## WHAT THE TASK ASKS
Change "common name" to "vernacular name" in everything from the line containing "family: Dryopteridaceae" down to the end of the records below, and write out those lines again with nothing else altered.

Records
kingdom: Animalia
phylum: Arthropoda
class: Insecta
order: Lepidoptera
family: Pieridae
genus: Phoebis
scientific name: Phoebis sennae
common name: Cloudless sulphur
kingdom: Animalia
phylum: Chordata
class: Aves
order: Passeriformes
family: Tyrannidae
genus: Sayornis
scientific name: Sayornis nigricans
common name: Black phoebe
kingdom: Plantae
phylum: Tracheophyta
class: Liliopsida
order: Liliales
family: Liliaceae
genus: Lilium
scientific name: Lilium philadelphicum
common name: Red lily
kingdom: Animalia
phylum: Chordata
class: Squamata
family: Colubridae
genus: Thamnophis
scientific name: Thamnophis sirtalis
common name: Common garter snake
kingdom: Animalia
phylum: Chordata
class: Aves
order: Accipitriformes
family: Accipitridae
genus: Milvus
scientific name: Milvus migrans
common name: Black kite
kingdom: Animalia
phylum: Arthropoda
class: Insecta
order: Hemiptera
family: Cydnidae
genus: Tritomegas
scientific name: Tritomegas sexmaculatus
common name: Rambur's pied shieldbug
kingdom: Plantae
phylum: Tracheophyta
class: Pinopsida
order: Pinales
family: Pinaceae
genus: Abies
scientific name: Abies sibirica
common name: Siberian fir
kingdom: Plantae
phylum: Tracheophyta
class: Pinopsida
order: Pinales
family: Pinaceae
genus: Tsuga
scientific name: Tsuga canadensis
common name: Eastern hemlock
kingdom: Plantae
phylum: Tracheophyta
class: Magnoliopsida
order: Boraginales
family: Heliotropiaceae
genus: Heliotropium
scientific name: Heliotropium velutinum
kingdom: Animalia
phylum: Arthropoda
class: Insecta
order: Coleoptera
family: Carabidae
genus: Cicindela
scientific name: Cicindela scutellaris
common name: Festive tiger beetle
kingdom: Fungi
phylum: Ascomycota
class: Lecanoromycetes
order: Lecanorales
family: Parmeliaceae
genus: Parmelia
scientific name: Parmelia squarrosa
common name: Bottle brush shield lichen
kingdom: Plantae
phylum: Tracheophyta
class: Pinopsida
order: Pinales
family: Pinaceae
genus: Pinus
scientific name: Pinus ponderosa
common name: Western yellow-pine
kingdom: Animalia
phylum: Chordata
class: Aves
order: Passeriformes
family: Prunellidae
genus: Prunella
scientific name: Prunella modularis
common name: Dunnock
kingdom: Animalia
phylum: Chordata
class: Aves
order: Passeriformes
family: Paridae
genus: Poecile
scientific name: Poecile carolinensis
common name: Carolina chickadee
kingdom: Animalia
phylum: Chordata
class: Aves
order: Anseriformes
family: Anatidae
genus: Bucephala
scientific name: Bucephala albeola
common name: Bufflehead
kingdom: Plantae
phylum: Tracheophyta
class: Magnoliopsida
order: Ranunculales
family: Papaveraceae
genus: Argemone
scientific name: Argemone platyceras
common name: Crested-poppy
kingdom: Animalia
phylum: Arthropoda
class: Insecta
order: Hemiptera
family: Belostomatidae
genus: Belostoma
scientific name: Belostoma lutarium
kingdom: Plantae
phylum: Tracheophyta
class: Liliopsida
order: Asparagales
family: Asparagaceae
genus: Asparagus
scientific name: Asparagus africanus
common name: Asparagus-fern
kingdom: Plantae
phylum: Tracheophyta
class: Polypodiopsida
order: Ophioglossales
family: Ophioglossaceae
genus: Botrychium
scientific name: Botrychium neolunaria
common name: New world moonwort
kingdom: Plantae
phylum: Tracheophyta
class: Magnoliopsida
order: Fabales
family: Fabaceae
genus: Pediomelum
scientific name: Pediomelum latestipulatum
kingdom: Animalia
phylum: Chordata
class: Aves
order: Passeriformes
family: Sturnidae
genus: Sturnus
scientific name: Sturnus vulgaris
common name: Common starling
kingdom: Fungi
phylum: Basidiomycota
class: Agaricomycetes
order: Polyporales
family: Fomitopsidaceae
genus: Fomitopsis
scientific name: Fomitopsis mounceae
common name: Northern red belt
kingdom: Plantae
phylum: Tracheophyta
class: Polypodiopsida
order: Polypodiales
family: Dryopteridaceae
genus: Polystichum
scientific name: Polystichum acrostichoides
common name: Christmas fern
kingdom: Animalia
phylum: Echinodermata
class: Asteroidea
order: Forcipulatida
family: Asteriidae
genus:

## WRITTEN RESPONSE
family: Dryopteridaceae
genus: Polystichum
scientific name: Polystichum acrostichoides
vernacular name: Christmas fern
kingdom: Animalia
phylum: Echinodermata
class: Asteroidea
order: Forcipulatida
family: Asteriidae
genus:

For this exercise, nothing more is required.